DARPA Aims to Score Social and Behavioral Research
The Pentagon’s innovation incubator has set itself an ambitious task – ranking the reliability of social science research that might apply to national security. The Defense Advanced Research Projects Agency’s Defense Sciences Office is currently asking for “innovative research proposals” to algorithmically assign a confidence score to social and behavioral research.
DARPA has named this program to develop an artificially intelligent quantitative metric Systematizing Confidence in Open Research and Evidence, or SCORE. As DARPA explains in its request for proposals:
These tools will assign explainable confidence scores with a reliability that is equal to, or better than, the best current human expert methods. If successful, SCORE will enable [Department of Defense] personnel to quickly calibrate the level of confidence they should have in the reproducibility and replicability of a given SBS result or claim, and thereby increase the effective use of SBS literature and research to address important human domain challenges, such as enhancing deterrence, enabling stability, and reducing extremism.
Outside observers have identified a wider collateral benefit to the academy from the proposal – a tool to address the so-called replication crisis in social science. An article by Adam Rogers at Wired, for example, is headlined “Darpa Wants to Solve Science’s Reproducibility Crisis With AI.”
DARPA implies that the replication crisis is itself a national security concern: “Taken in the context of growing numbers of journals, articles, and preprints, this current state of affairs could result in an SBS consumer mistakenly over-relying on weak SBS research or dismissing strong SBS research entirely.”
Last month, DARPA signed the Center for Open Science (COS) to a three-year agreement, worth $7.6 million, to create a database of 30,000 claims made in peer-reviewed and published papers. Alongside partners from the University of Pennsylvania and Syracuse University, COS will extract – automatically and manually – evidence about the claims, which will be merged with more traditional quality indicators like citations and whether the research was preregistered.
Three steps will follow once the database exists:
- Experts will examine 10 percent of the claims, using surveys, panels and even prediction markets, for their likelihood of being replicated.
- Other experts will create algorithms to examine the database’s contents and determine, artificially, their likelihood of being replicated.
- Other researchers will attempt to replicate a sample of the database’s claims, allowing both the humans’ and the computers’ efforts to be measured and scored.
Appropriately, COS says its own work need to be reproducible. “We are committed to transparency of process and outcomes so that we are accountable to the research community to do the best job that we can,” said COS program manager Beatrix Arendt, “and so that all of our work can be scrutinized and reproduced for future research that will build on this work.”
“Whatever the outcome,” according to Brian Nosek, COS’ executive director, “we will learn a ton about the state of science and how we can improve.”
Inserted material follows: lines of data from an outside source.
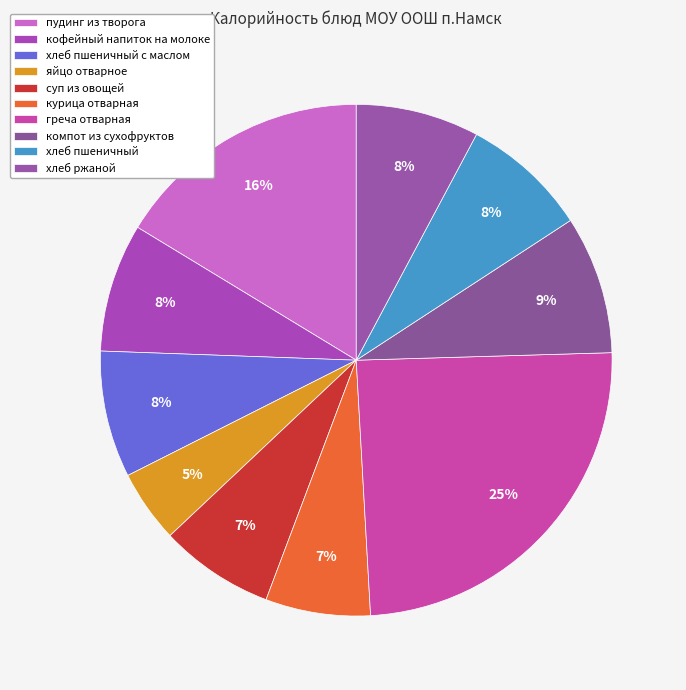

Which slice is the smallest?

яйцо отварное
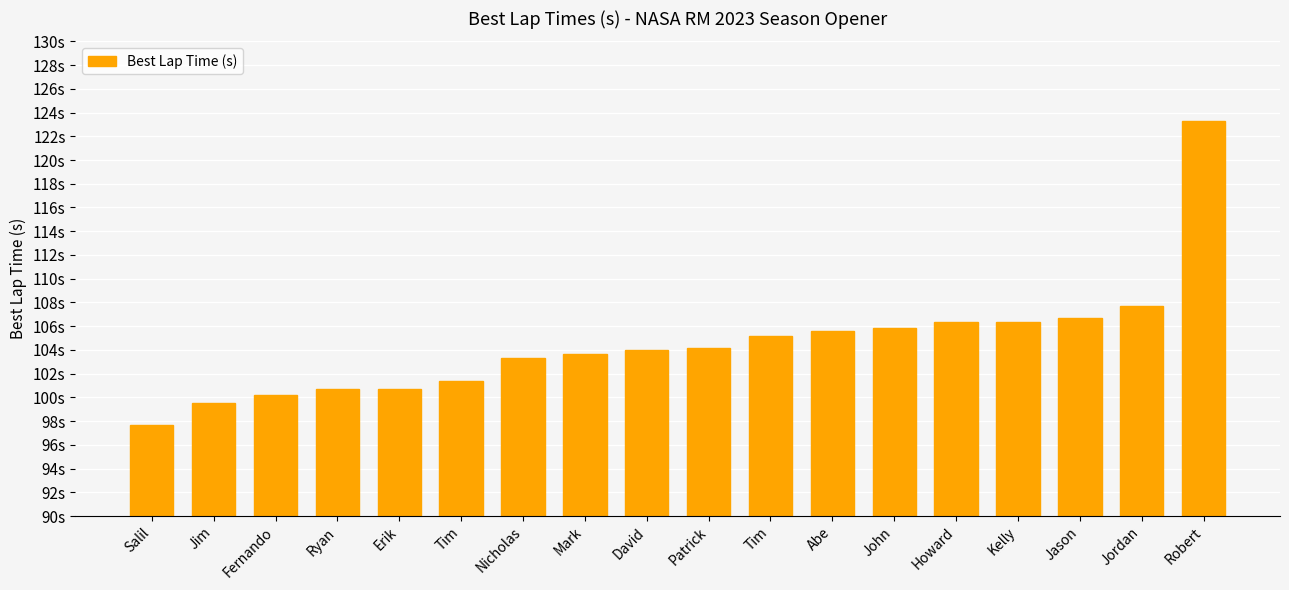

Does the chart contain any negative values?

No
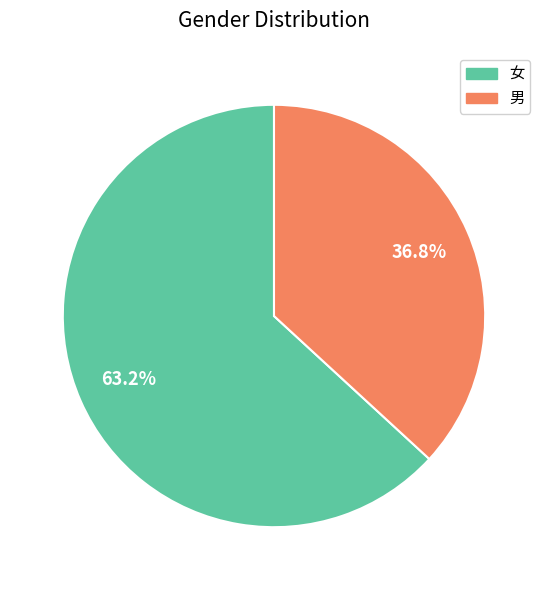

What is the ratio of the value at 女 to the value at 男?

1.7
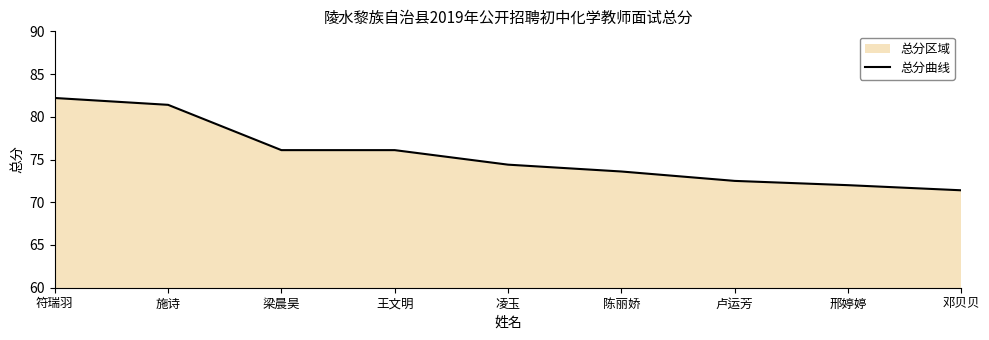

Reading left to right, transcribe all the data shown in this chart.

82.2	81.4	76.1	76.1	74.4	73.6	72.5	72.0	71.4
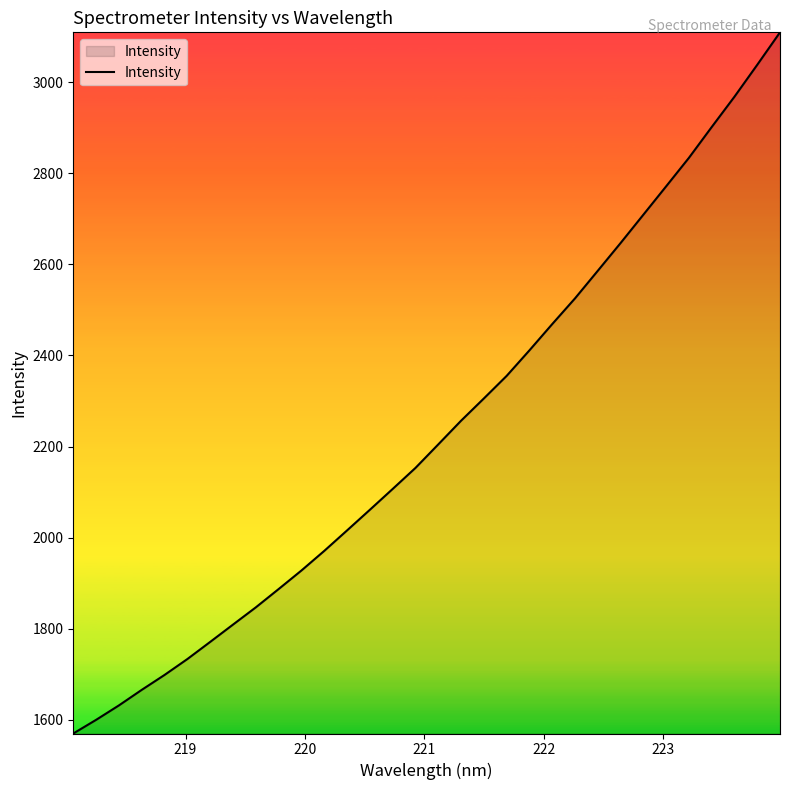

What is the difference between the maximum and minimum values?

1540.0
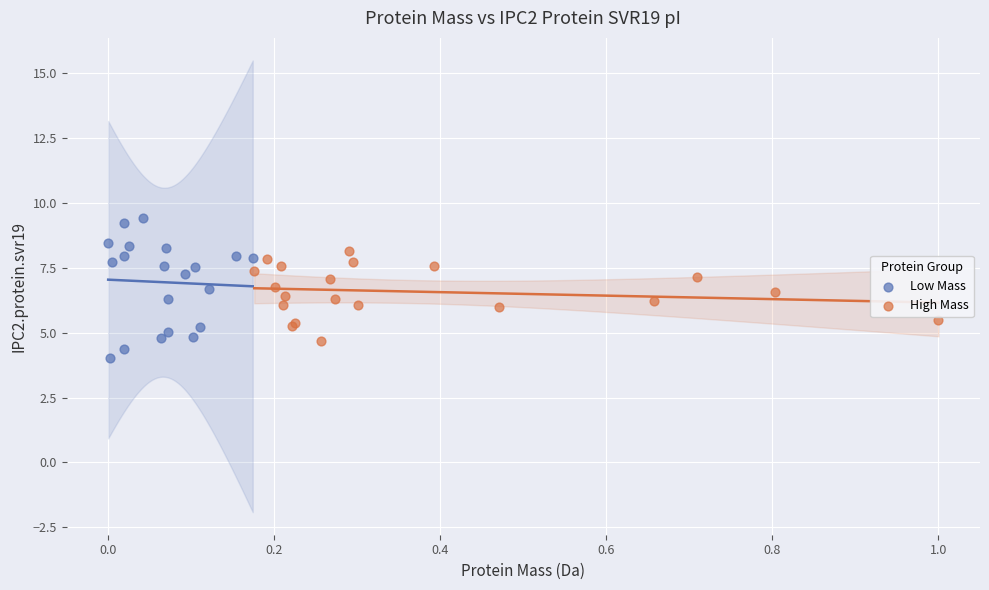

Which series has the widest spread of Y values?

Low Mass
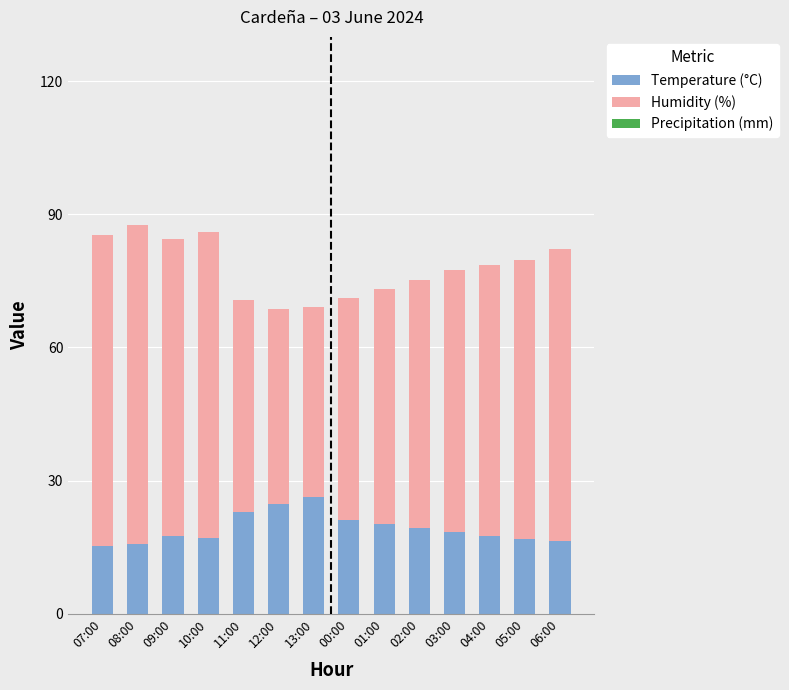

What is the maximum value for Temperature (°C)?

26.2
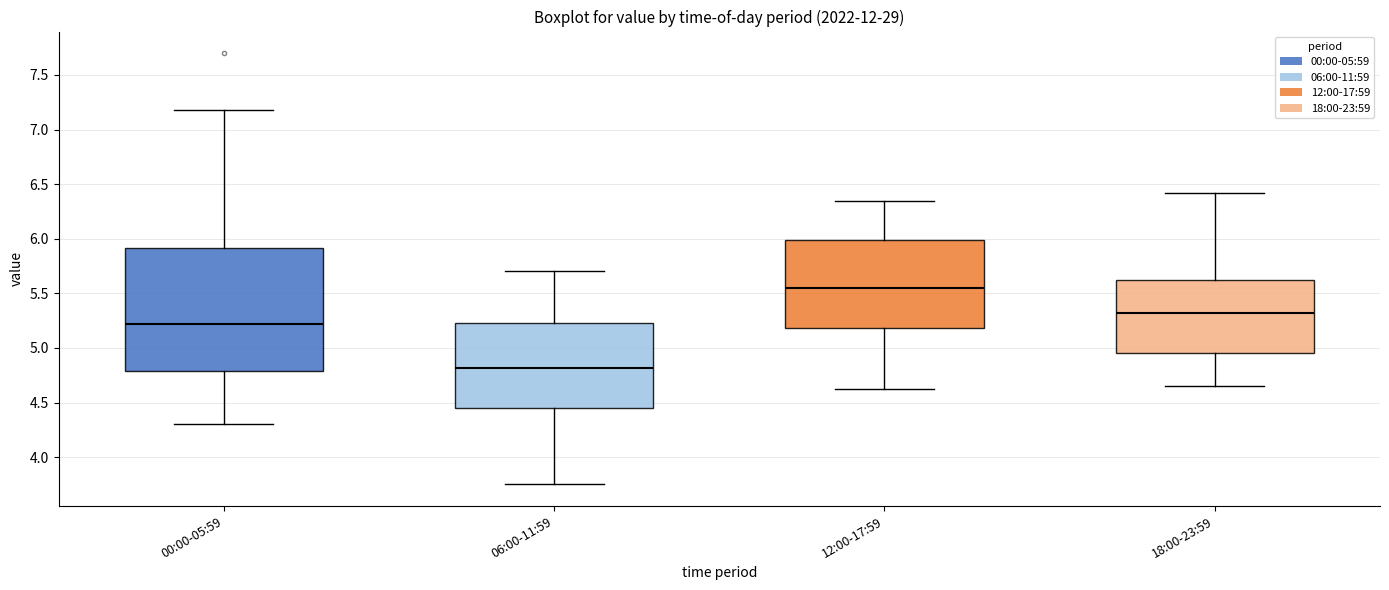

Reading left to right, read every box against the y-axis: the position of its median line, the range the box covers, and the ends of its whiskers. The values are not printed on the chart, so give them approximately, as read against the axis.

00:00-05:59: median 5.20, box 4.80 to 5.90, whiskers 4.30 to 7.20
06:00-11:59: median 4.80, box 4.45 to 5.25, whiskers 3.75 to 5.70
12:00-17:59: median 5.55, box 5.20 to 6.00, whiskers 4.60 to 6.35
18:00-23:59: median 5.30, box 4.95 to 5.60, whiskers 4.65 to 6.40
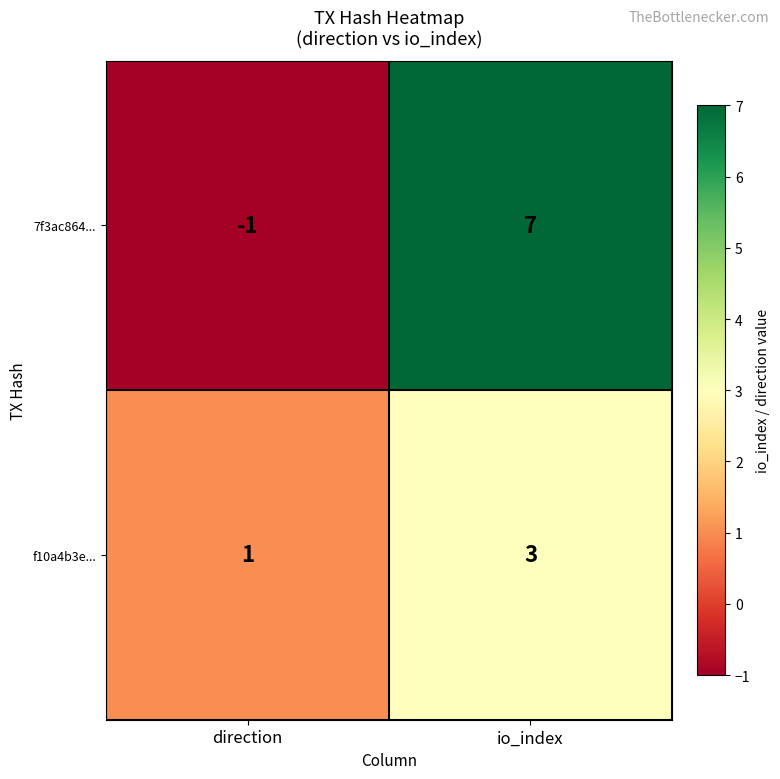

At which category is the sum across all series the highest?

io_index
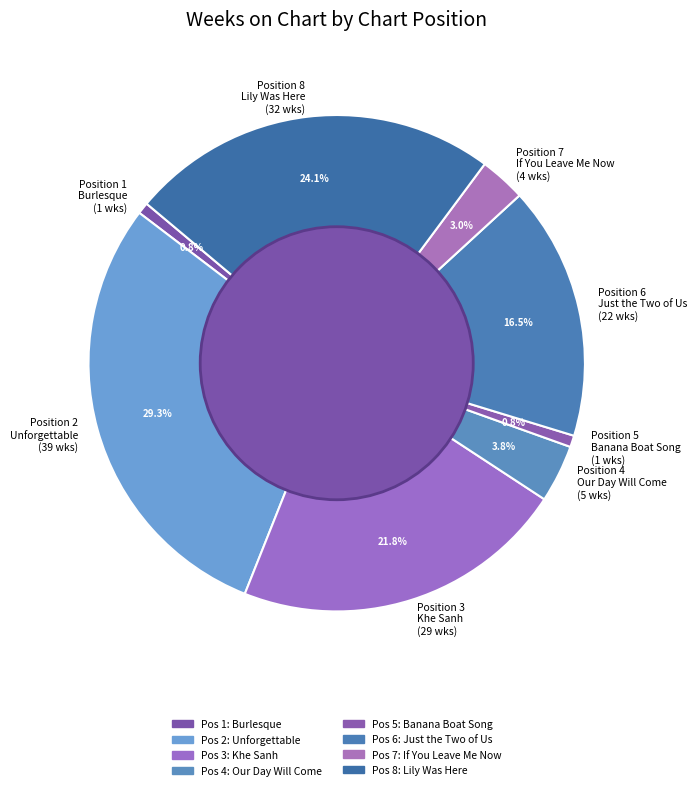

Combined, do Position 1 Burlesque (1 wks) and Position 7 If You Leave Me Now (4 wks) account for over 50%?

No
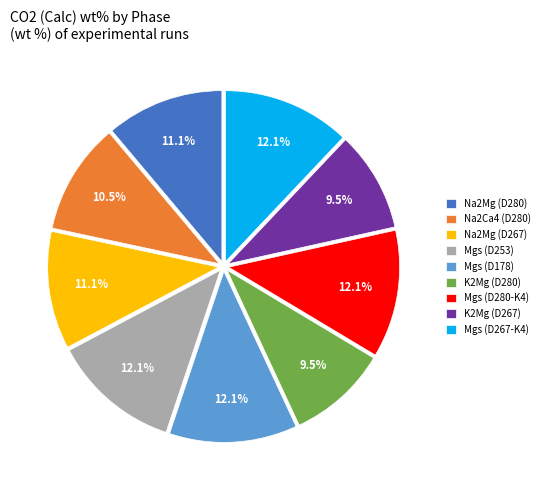

Is K2Mg (D280) the majority of the pie?

No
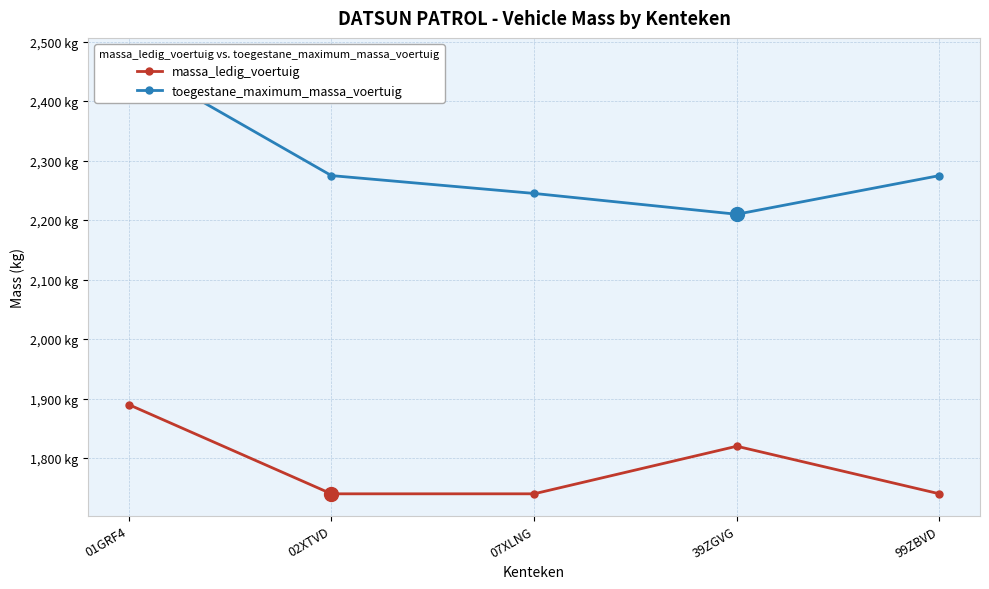

What is the difference between the maximum and minimum values in the toegestane_maximum_massa_voertuig series?

260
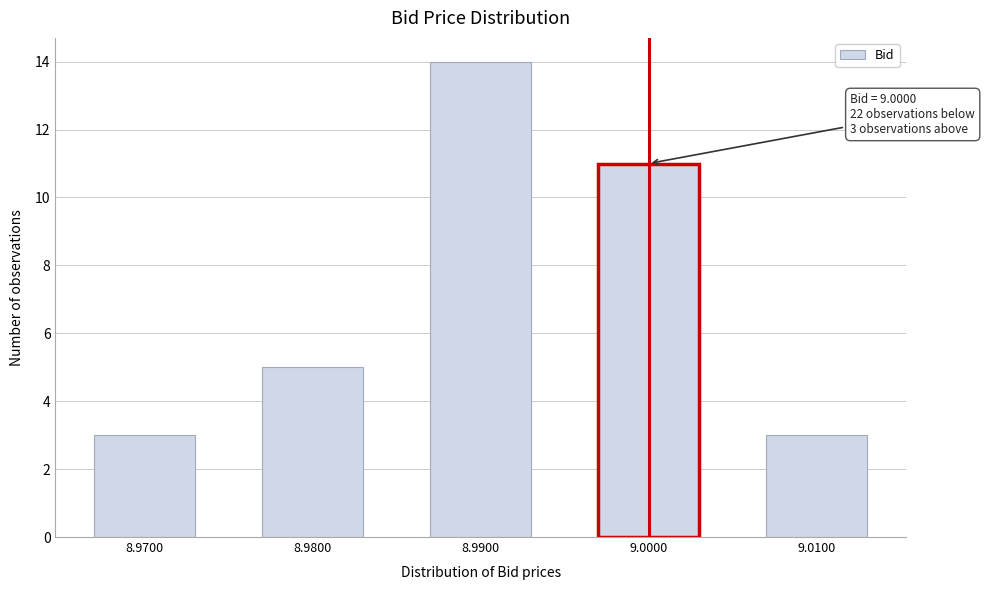

Reading right to left, list all the values displayed in this chart.

9.0100=3	9.0000=11	8.9900=14	8.9800=5	8.9700=3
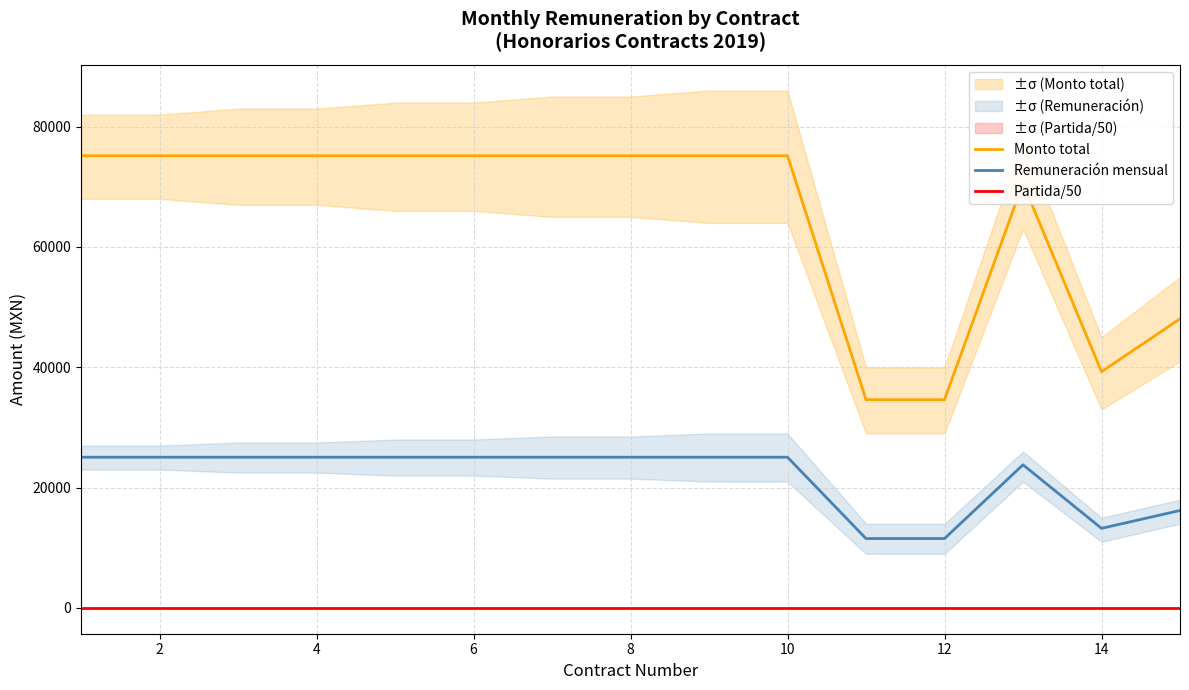

What is the highest value of the Partida/50 series?

24.2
Rogers quote Microsoft sociologist Duncan Watts about the audacity of creating a scoring mechanism: “It’s such a DARPA thing to do, where they’re like, ‘We’re DARPA, we can just blaze in there and do this super-hard thing that nobody else has even thought about touching.’” Watts then adds, ““Good for them, man.” (Further demonstrating its chutzpah, DARPA has specifically excluded from SCORE proposals “research that primarily results in evolutionary improvements to the existing state of practice.”)
Ideally the scores and how they were determined would be understandable to a non-specialist. In addition, the scores could change based on new information.
As it tries to grade social and behavioral research, DARPA clearly acknowledges the need to fully embrace social science. “Given the accelerating sociotechnical complexity of today’s world—a world that is increasingly connected but often poorly understood—there are growing calls to more effectively leverage Social and Behavioral Sciences (SBS) to help address critical complex national security challenges in the Human Domain,” DARPA wrote in a 41-page document announcing the program in June 2018.
In addition to citing work that has obvious applications to security, such as reducing extremism, the documents cited other federal projects that have explicitly connected SBS and the Pentagon, such as the National Academies of Science’s Decadal Survey of Social and Behavioral Sciences for Applications to National Security and the Minerva Research Initiative (“Supporting social science for a safer world”).